Wiesen Dalís Werke zunächst noch impressionistische Züge auf, zeigten sich schnell kubistische, pointillistische und futuristische Einflüsse. 1929 schloss sich der junge Spanier in Paris auf Anregung von Joan Miró der Gruppe der Surrealisten an. Dort traf er seine spätere Frau Gala, die seine Muse wurde, ihm die Familie ersetzte, seine Ausstellungen organisierte und Verkaufsgespräche als seine Managerin führte. Gala war es zu verdanken, dass Dalí finanziell zum erfolgreichsten Künstler seiner Zeit wurde. Um diese Zeit fand der Maler, Grafiker, Schriftsteller, Bildhauer und Bühnenbildner auch seinen persönlichen Stil, der ihn berühmt machen sollte.

Dalí verwarf sich schließlich mit der Surrealistengruppe. Während des Spanischen Bürgerkrieges reiste er durch Europa, den Zweiten Weltkrieg verbrachte er im Exil in den USA. Dort begann seine „klassische Zeit“, in der er Motive der großen klassischen Meister wie Raffael oder Ingres aufgriff. Zudem feierte er eine Reihe spektakulärer Ausstellungen, darunter eine große Retrospektive im Museum of Modern Art in New York.

1948 kehrten die Dalís wieder nach Spanien zurück, wo sich der Künstler vorwiegend religiösen und mythologischen Bildthemen zuwandte. Seine Einkünfte erlaubten ihm ein Leben im Luxus. Mit aufsehenerregenden Aktionen begann er mit zunehmendem Alter, sich selbst zu vermarkten, während seine Kunst in den Augen der Kritiker zunehmend banaler wurde. 1989 verstarb Dalí schließlich nach langer Krankheit.

Für die einen ein Genie und für die anderen ein Verrückter polarisierte Dalí zu Lebzeiten und tut es noch heute. Wer seine Bilder sieht, hasst oder liebt ihn, bleibt aber nie unentschieden. Seine Werke wie die „Zerrinnende Zeit“ oder „Die brennende Giraffe“ verhalfen ihm zu internationaler Berühmtheit.
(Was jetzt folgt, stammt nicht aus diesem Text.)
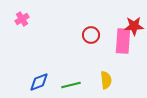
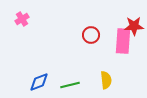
green line: moved 1 px left
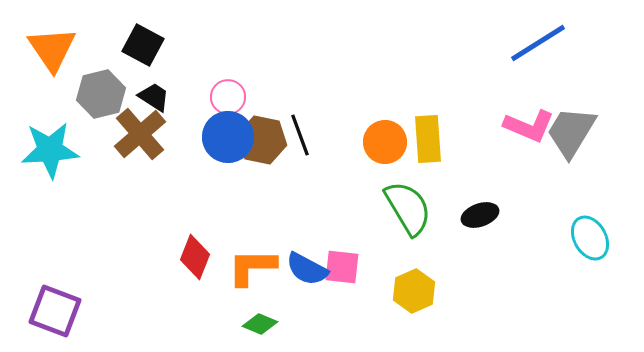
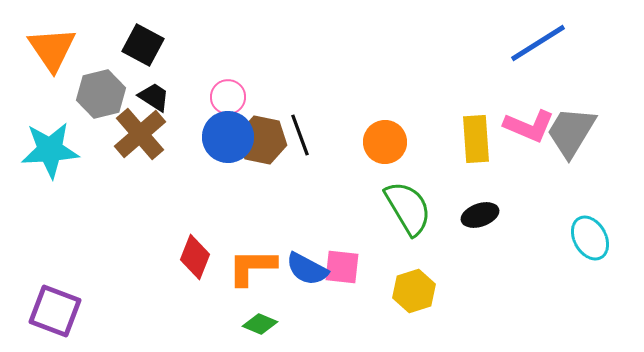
yellow rectangle: moved 48 px right
yellow hexagon: rotated 6 degrees clockwise
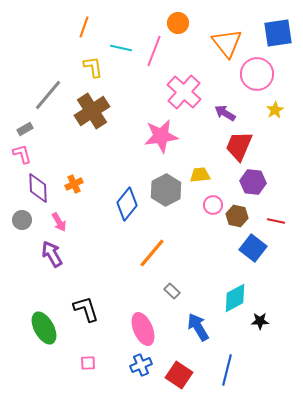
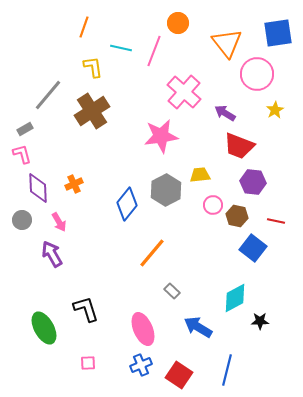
red trapezoid at (239, 146): rotated 92 degrees counterclockwise
blue arrow at (198, 327): rotated 28 degrees counterclockwise
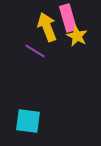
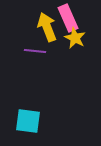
pink rectangle: rotated 8 degrees counterclockwise
yellow star: moved 2 px left, 2 px down
purple line: rotated 25 degrees counterclockwise
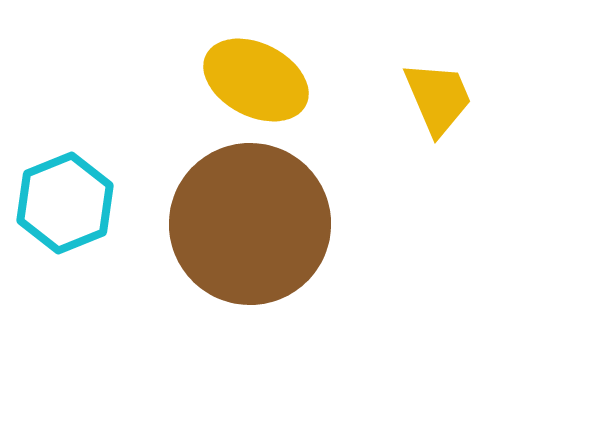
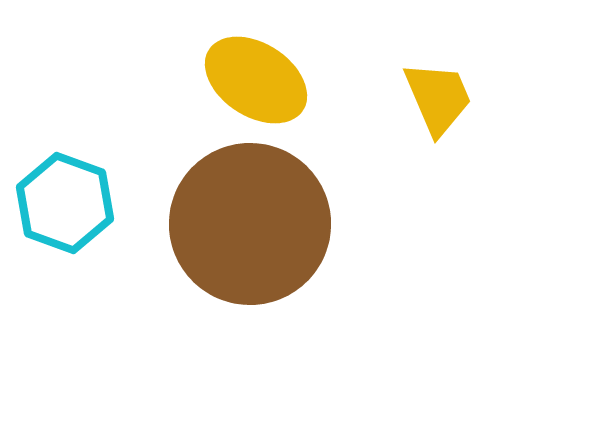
yellow ellipse: rotated 6 degrees clockwise
cyan hexagon: rotated 18 degrees counterclockwise
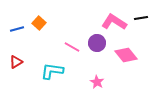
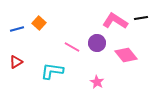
pink L-shape: moved 1 px right, 1 px up
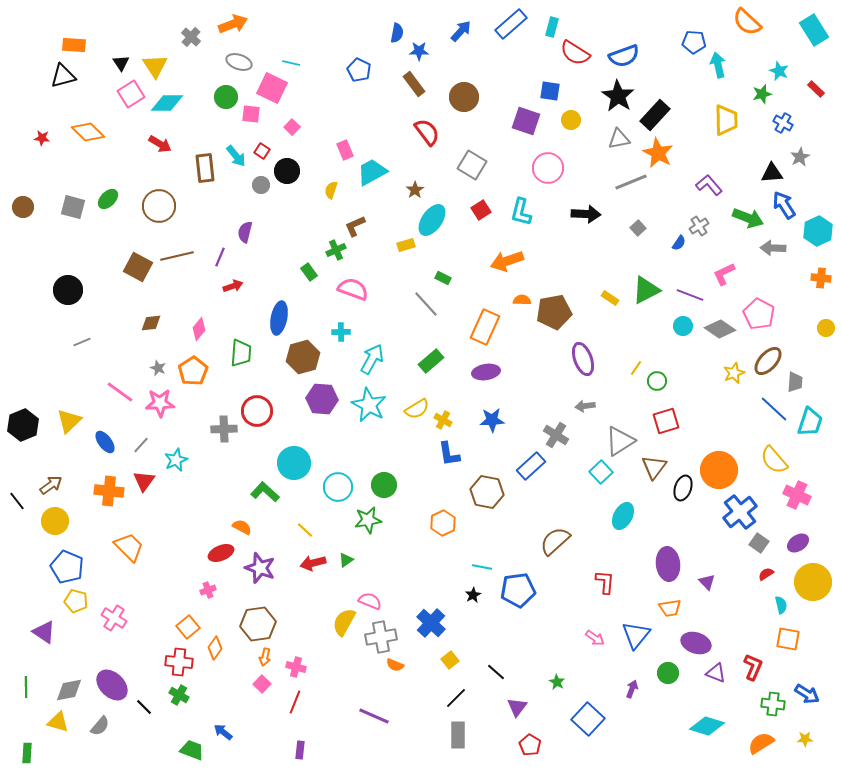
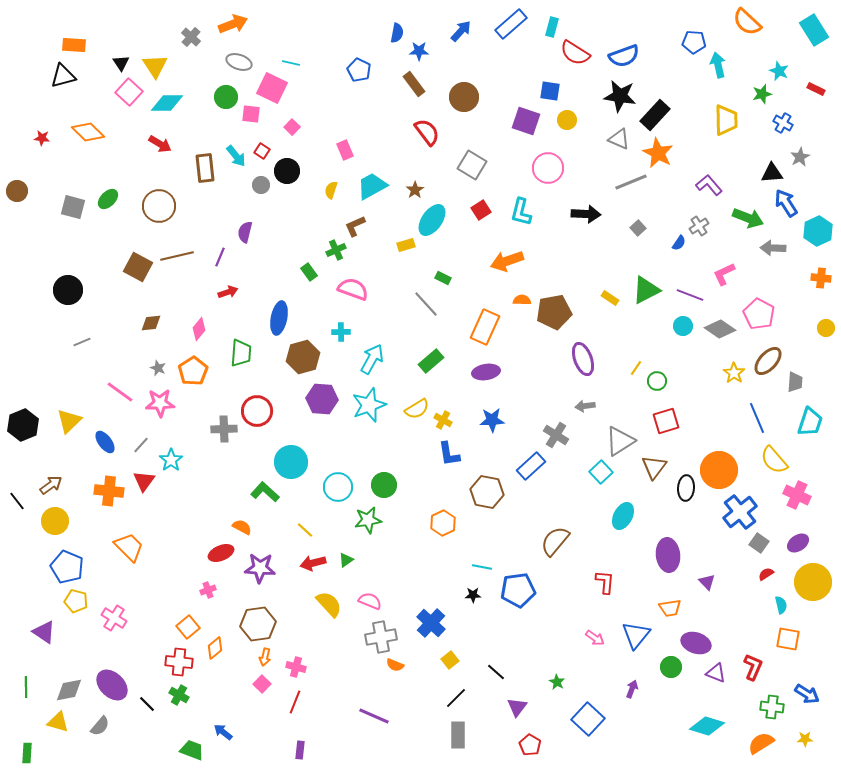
red rectangle at (816, 89): rotated 18 degrees counterclockwise
pink square at (131, 94): moved 2 px left, 2 px up; rotated 16 degrees counterclockwise
black star at (618, 96): moved 2 px right; rotated 24 degrees counterclockwise
yellow circle at (571, 120): moved 4 px left
gray triangle at (619, 139): rotated 35 degrees clockwise
cyan trapezoid at (372, 172): moved 14 px down
blue arrow at (784, 205): moved 2 px right, 2 px up
brown circle at (23, 207): moved 6 px left, 16 px up
red arrow at (233, 286): moved 5 px left, 6 px down
yellow star at (734, 373): rotated 15 degrees counterclockwise
cyan star at (369, 405): rotated 24 degrees clockwise
blue line at (774, 409): moved 17 px left, 9 px down; rotated 24 degrees clockwise
cyan star at (176, 460): moved 5 px left; rotated 10 degrees counterclockwise
cyan circle at (294, 463): moved 3 px left, 1 px up
black ellipse at (683, 488): moved 3 px right; rotated 15 degrees counterclockwise
brown semicircle at (555, 541): rotated 8 degrees counterclockwise
purple ellipse at (668, 564): moved 9 px up
purple star at (260, 568): rotated 16 degrees counterclockwise
black star at (473, 595): rotated 28 degrees clockwise
yellow semicircle at (344, 622): moved 15 px left, 18 px up; rotated 108 degrees clockwise
orange diamond at (215, 648): rotated 15 degrees clockwise
green circle at (668, 673): moved 3 px right, 6 px up
green cross at (773, 704): moved 1 px left, 3 px down
black line at (144, 707): moved 3 px right, 3 px up
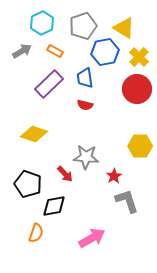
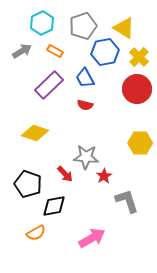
blue trapezoid: rotated 20 degrees counterclockwise
purple rectangle: moved 1 px down
yellow diamond: moved 1 px right, 1 px up
yellow hexagon: moved 3 px up
red star: moved 10 px left
orange semicircle: rotated 42 degrees clockwise
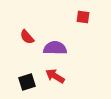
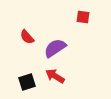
purple semicircle: rotated 35 degrees counterclockwise
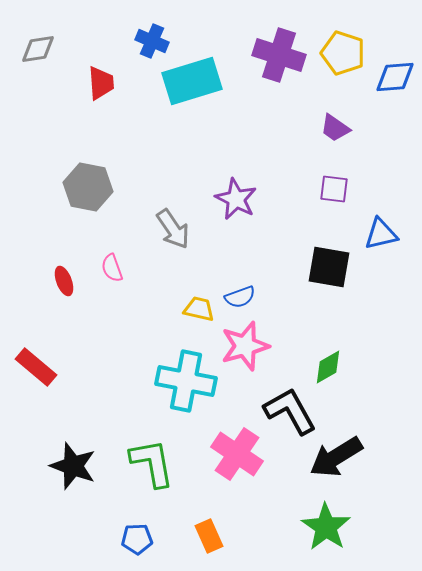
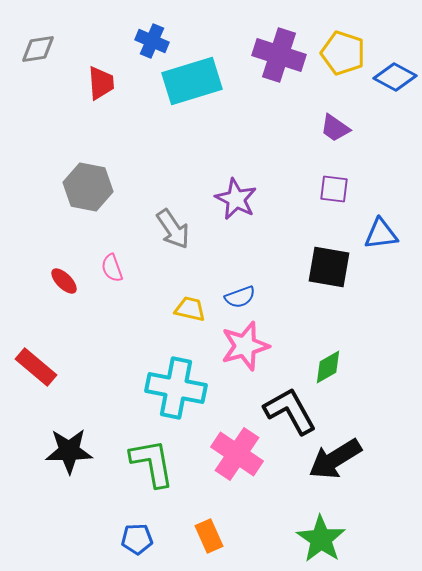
blue diamond: rotated 33 degrees clockwise
blue triangle: rotated 6 degrees clockwise
red ellipse: rotated 24 degrees counterclockwise
yellow trapezoid: moved 9 px left
cyan cross: moved 10 px left, 7 px down
black arrow: moved 1 px left, 2 px down
black star: moved 4 px left, 15 px up; rotated 21 degrees counterclockwise
green star: moved 5 px left, 12 px down
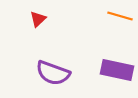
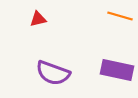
red triangle: rotated 30 degrees clockwise
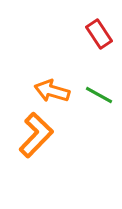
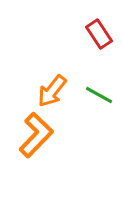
orange arrow: rotated 68 degrees counterclockwise
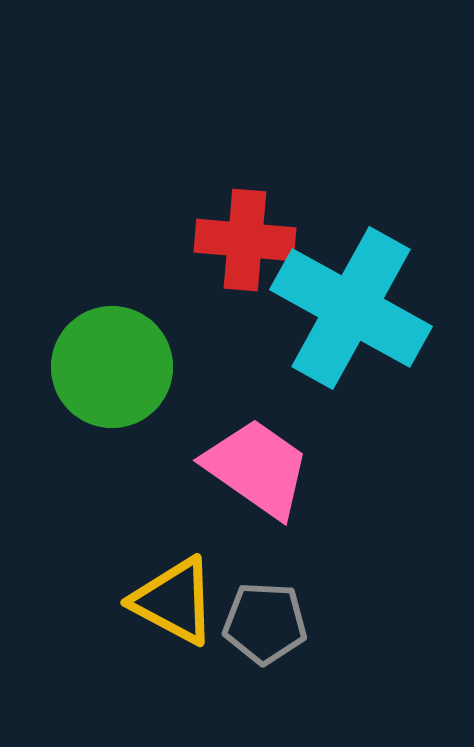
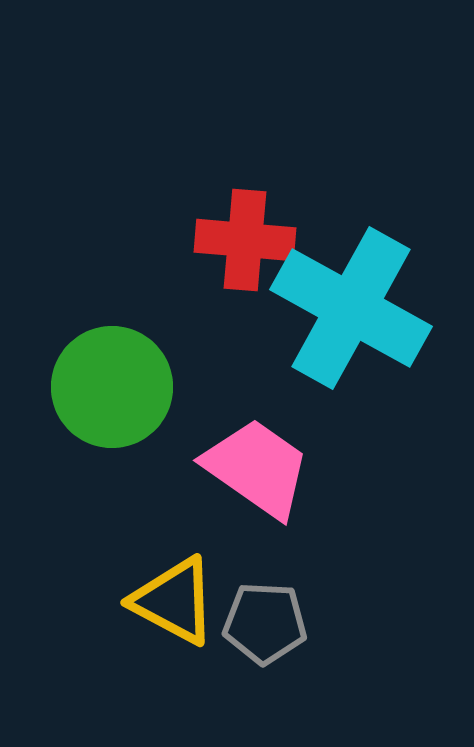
green circle: moved 20 px down
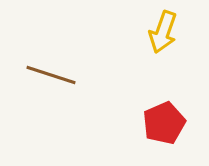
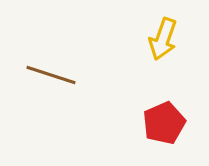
yellow arrow: moved 7 px down
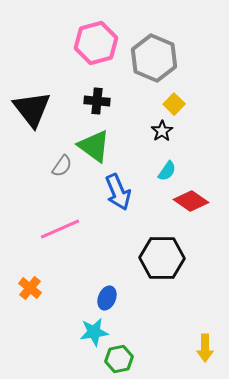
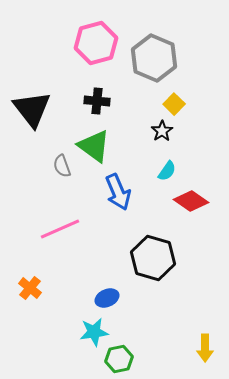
gray semicircle: rotated 125 degrees clockwise
black hexagon: moved 9 px left; rotated 15 degrees clockwise
blue ellipse: rotated 45 degrees clockwise
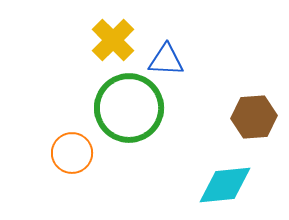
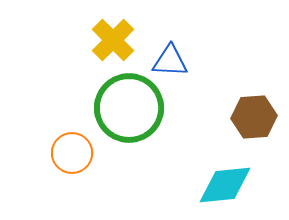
blue triangle: moved 4 px right, 1 px down
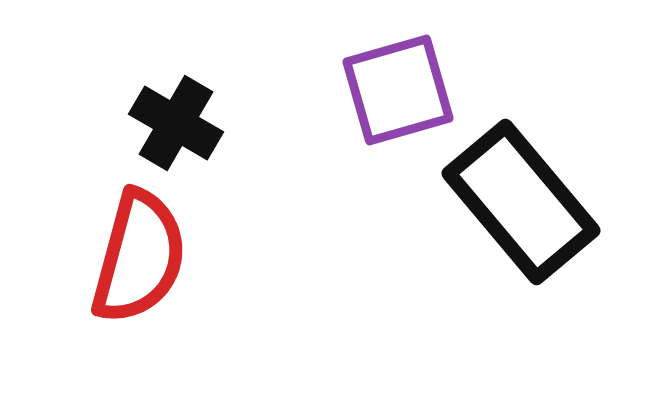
Heute erreichen sogar seine weniger bekannten Arbeiten unvorstellbare Summen bei Auktionen. Ein Teil seines künstlerischen Nachlasses findet sich sogar im Süßigkeitenregal: Ende der 1960er entwarf Dalí das Logo für den spanischen Lutscherhersteller Chupa Chups, das seitdem kaum verändert wurde.